In the UK, you invariably don't even get to see a psychiatrist to help with your depression unless you've had treatment in Primary Care that's not worked.

Anonymous said...

This is not related to this post in particular, but I was hoping that one of you three would write a post commenting on the efficacy of antidepressants. The evidence out there seems to say so strongly that they don't work, but is that really true? Has that been your experience? Do you think that some people really do respond strongly? What's the real story here from someone who uses these medications and sees the results?

Anonymous said...

Yes, but do all people depressed need medications?

Anonymous said...

Dear commenters:

The Shrink: What does an primary care doc do for Adjustment Disorder? I guess reassurance, but once it's progressed from an expected reaction to a stressor to an actual Adjustment Disorder, formal psychotherapy is often helpful, and primary care docs here are often pretty rushed.

Anon: this is easy. Some antidepressants work remarkably well in some people. Some antidepressants don't work at all in some people. Sometimes it's necessary to try a few different anti-depressants, or to add augmenting agents (a second or a third or a fourth med all at the same time) to treat all the symptoms. Some people have complete responses to the medications, they are cured. Some people have amelioration of their symptoms, but are only improved, not cured. Some people get lots of side effects with no discernible improvement and this sucks.
Read my post on Side Effects, that may help.

Jayne: All depressed people don't "need" medications...some people get better with cognitive therapies, some depressions remit on their own, there are Light Box therapies, ECT, psychotherapy....but I've noticed that most people who walk in my door with a full-blown depression WANT medications and "why don't you try X..." doesn't go over so well.

Rach said...

Based on my own experiences, Dinah, I'd like to offer the following insights:

As a person who deals with Bipolar Disorder on occasion, I have to say that I don't think I could be where I am without psychotherapy. Granted, having a long-term chronic illness like mine, or schizophrenia, or addiction, or OCD, or many other Axis I (and probably all of the Axis II) diagnoses is cause for psychopharmacological intervention. However, it seems to me that meds only go so far in empowering people.

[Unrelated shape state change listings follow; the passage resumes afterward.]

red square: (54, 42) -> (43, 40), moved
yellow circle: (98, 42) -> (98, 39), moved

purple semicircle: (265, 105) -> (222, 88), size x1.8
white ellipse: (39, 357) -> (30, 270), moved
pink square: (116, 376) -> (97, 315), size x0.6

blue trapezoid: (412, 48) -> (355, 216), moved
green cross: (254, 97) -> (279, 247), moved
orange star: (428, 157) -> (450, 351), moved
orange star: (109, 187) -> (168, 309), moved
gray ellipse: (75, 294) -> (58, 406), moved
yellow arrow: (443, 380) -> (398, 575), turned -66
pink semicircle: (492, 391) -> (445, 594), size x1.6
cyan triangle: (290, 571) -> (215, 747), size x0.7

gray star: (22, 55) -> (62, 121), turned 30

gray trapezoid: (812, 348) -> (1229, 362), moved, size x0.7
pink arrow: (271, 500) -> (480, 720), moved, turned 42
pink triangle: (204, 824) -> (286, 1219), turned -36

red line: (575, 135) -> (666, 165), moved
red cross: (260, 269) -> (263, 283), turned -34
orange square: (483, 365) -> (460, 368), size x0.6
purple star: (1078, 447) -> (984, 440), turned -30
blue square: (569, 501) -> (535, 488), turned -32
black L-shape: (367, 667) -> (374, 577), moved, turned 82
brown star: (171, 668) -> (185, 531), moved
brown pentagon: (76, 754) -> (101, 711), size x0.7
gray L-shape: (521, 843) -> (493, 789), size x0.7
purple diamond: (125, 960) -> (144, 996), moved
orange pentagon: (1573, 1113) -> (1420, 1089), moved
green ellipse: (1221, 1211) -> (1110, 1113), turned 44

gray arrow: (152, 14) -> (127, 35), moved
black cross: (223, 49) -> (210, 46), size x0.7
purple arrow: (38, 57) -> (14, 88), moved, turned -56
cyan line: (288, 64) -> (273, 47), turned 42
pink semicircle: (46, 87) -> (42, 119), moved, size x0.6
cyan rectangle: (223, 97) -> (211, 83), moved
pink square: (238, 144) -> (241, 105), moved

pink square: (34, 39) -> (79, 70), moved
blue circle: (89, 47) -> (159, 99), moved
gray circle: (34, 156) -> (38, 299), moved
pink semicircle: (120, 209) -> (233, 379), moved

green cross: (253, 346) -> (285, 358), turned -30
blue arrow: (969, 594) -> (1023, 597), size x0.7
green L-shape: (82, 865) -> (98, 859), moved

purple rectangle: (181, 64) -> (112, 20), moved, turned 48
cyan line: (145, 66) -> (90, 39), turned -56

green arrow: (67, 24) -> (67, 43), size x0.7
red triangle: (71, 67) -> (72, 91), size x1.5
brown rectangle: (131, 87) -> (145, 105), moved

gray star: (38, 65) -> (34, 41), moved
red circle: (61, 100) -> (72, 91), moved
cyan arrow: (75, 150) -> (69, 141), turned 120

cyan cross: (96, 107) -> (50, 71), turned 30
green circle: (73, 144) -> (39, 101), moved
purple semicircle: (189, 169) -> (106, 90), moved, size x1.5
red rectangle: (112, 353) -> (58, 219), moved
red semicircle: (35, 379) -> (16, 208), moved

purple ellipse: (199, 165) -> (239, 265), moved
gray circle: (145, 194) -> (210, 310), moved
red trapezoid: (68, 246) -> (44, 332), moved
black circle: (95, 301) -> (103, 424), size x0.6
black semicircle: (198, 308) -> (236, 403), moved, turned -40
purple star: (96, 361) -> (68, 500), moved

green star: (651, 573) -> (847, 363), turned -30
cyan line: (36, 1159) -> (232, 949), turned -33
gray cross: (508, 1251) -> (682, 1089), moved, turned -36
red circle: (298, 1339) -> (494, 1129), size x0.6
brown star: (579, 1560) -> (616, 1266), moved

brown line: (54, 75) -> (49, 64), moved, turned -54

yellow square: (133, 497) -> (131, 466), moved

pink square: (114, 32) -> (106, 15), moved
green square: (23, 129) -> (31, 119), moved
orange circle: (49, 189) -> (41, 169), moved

During the years of learning what my illness was truly about, I needed to examine those factors which made me ill, and made me recover. Once those factors had been identified, they could be modulated into my daily life routines, which therefore had great effect on my medication dosages.

I'm not one for the fancy-shmancy freudian psychoanalysis (who has time anymore?), but I'm all for using CBT to educate people about how they can make changes in their lives so that they will live a more functional, healthy and enjoyable
life. But then again I'm biased.

Mel said...

So, if I have some brilliant question I'd like to ask, and honestly think would be a good blog topic, how would I go about doing so? I've been reading off and on for some time, but simply lurking in the background. The fiancee of a resident, as well as a mental health consumer in my own right, I tend to fancy up some interesting questions.

Anonymous said...


We all get the comments, you can leave a question in the comment section of a post.

If you'd like us to address a question on a podcast, write to MyThreeShrinks at gmail dot com

Last time we recorded, we were too busy screaming at each other to get to any of the questions.